Open af-a opened 9 months ago

af-a commented 9 months ago

Hello.

We have been exploring the FOSSIL framework and we had a question regarding the symbolic representation of the ROA certificate's constraints that is defined in this get_constraints function in certificate.py.

While using this certificate, we noticed that the verifier component returns counter-examples that are outside and very far away from our small domain set. It seems like the symbolic expression within that function might be checking the constraints for samples anywhere in the state space and not only in the domain set, as is done for example here in the corresponding function of the Lyapunov class.

We wanted to know whether this is the intended behaviour for the ROA certificate or if it is supposed to apply the same constraint.

Many thanks in advance!

AndreaPuffo commented 8 months ago

Hi,

thanks for writing us! Short answer: unfortunately, this is expected behaviour.
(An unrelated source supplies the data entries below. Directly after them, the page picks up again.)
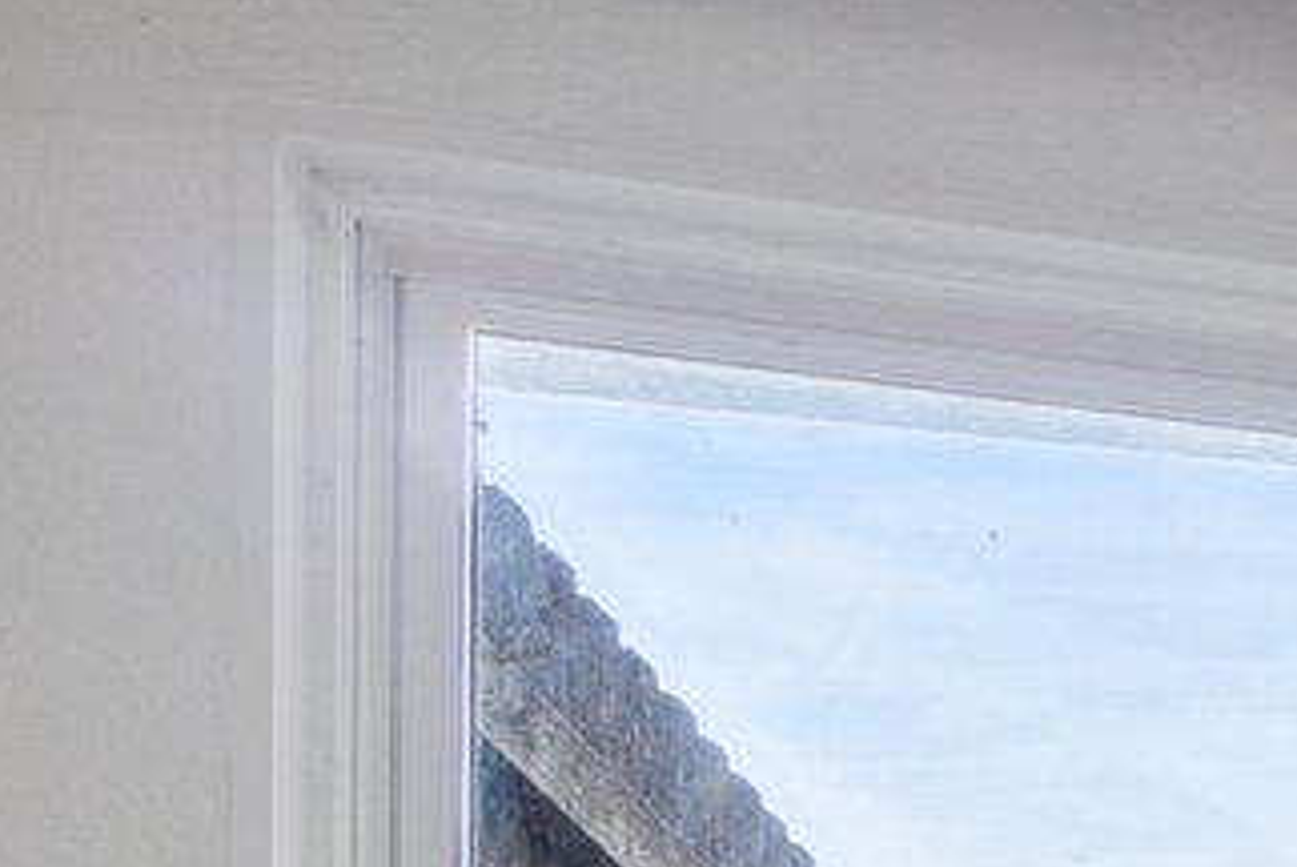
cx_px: 3192
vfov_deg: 12.7
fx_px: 3426
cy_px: 1692
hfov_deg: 14.0
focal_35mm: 95
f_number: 6.3
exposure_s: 1/20
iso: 200
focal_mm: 10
The ROA certificate checks that the domain entirely lies within a level set of V. If V has level sets particularly elliptical, they can stretch very far away from the domain of interest. One way to mitigate this issue could be by adding an additional loss term, to incentivise a more 'round' shape of the level sets. This translates in asking to have a paraboloid-shaped V, so you may add a loss term like V - ||x||2, which pushes the V to be more similar to ||x||2, which has circular level sets. Naturally, this is a soft constraint, hence no guarantee of success; further, adding an extra loss term may impair the training convergence.

A final note: if the counterexamples are something in order of 1e308 -- or any other crazy high number -- this is dReal reaching its limits. For particularly nasty formulae (e.g. a whole bunch of tanh(tanh( ...)) ), I think dReal simply gives up. I am pretty sure there exists a paper (one of the original works on dReal) mentioning this, but I could not find it. If this is the case, you can just add a max_bound constraint to the verification. We have such kind of fail-safe in place, here, for 1e300. You might try to decrease that number; after all, for physical systems, it is pretty difficult to reach any value close to those bounds.

Hope this helps. In case you have more questions, feel free to drop us an email, we are happy to chat.